China's biggest problem is a really wierd one: it is earning too much money from making all our goods for us.
They can't simply bring the pot of (dollar) earnings into their own economy without undermining their own currency, triggering an inflation spiral as bad as, or likely much worse than, 1930s Germany.
The only way they can safely deploy these massive stockpiles of money is to invest it every which way they can, elsewhere in the world. Sure a lot of it goes on infrastructure in developing countries (you need to build roads and railways to get mined ore to port) but the biggest place to soak it up is in lending to the USA and other developed countries.
I sometimes find it hard to judge whether China is functionally communist or capitalist. Maybe their workforces still run as collectives, maybe they don't? They apparently have a middle class segment of society - better educated in the big cities than in the rural provinces and so forth.

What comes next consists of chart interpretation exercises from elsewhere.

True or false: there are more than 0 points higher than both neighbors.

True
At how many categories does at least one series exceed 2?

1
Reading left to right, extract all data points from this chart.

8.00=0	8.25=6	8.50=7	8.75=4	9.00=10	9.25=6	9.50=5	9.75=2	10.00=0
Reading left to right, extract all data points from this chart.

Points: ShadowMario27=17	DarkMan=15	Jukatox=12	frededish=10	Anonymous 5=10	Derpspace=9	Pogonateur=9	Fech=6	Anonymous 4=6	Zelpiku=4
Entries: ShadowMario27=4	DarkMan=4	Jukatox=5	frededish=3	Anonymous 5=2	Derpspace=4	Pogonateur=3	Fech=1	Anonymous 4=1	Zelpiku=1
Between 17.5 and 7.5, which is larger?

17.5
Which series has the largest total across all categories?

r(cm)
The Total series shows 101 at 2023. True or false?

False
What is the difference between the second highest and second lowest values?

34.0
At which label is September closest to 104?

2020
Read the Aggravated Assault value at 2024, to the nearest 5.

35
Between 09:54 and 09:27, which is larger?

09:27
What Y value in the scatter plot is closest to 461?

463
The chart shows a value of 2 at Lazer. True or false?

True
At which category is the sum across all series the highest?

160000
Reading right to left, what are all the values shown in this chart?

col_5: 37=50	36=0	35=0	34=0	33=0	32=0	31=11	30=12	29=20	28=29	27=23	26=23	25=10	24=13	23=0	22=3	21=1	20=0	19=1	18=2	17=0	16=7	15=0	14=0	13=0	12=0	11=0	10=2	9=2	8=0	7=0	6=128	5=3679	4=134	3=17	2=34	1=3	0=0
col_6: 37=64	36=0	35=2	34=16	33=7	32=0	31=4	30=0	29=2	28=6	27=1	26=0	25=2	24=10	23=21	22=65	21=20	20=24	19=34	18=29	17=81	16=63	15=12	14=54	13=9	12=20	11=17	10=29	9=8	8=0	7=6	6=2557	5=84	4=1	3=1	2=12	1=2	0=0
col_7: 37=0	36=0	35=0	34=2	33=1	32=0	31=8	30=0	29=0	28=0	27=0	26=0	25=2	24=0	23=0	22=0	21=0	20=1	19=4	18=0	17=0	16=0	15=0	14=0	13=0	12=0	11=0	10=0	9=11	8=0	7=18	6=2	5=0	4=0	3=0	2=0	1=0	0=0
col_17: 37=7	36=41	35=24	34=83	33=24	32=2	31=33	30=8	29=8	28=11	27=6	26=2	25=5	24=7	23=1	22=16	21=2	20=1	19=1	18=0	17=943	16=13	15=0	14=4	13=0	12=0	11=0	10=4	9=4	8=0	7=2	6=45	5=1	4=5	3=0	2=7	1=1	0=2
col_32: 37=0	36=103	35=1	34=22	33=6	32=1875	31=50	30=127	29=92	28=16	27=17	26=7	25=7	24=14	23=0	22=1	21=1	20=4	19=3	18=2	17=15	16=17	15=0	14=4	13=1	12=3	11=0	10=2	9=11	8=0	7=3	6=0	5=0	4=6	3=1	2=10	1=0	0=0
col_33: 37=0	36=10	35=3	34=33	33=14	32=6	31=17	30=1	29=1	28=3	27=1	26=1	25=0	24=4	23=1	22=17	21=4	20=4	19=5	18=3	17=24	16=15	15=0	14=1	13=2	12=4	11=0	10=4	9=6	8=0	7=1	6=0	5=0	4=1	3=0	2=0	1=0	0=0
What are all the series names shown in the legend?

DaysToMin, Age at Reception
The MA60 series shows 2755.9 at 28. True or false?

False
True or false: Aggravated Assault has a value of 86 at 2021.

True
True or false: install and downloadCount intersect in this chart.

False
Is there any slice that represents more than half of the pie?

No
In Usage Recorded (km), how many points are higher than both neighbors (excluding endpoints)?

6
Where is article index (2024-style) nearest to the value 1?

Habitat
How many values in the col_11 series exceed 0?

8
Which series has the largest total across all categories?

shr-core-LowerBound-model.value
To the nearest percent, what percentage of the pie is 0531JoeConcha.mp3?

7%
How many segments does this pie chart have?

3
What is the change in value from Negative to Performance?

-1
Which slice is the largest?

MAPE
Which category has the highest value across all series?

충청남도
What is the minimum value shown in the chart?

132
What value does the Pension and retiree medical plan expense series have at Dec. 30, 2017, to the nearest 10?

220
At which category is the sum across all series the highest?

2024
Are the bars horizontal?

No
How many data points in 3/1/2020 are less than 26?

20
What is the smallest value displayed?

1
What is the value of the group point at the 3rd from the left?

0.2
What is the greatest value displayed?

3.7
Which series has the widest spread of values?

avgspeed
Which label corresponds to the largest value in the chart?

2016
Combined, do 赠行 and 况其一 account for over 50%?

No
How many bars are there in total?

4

Perhaps the one crucial difference is that they kept the cost of living under control for longer than we did, which kept wages under control and, by avoiding the whole business of maintaining pay differentials and the "I'm worth more than you are" attitude (of one job type over another) which infected the unions in our part of the world and led to the annual round of pay-hikes to maintain those pay margins and the chronic inflation that caused (rises were always in percentages not absolute amounts, causing growth in the problem), they made their wage rates internationally competitive.
It is slowly dawning on the Americans that cheap goods at WalMart is all very good but that means tens of thousands who would have been employed at factories on home soil, generating income tax revenue in the process, have been put out of that work. Whereas they would have been, in theory, freed up to work in the manufacture of more high-value goods or more technically skilled, higher paying work, the reality is that most of them end up on the dole, drawing down more than they ever generated in income tax. Their reduced spending power means that every other manufacturer and service supplier loses business, have to cut staff and it's a long downward spiral for everyone thereafter.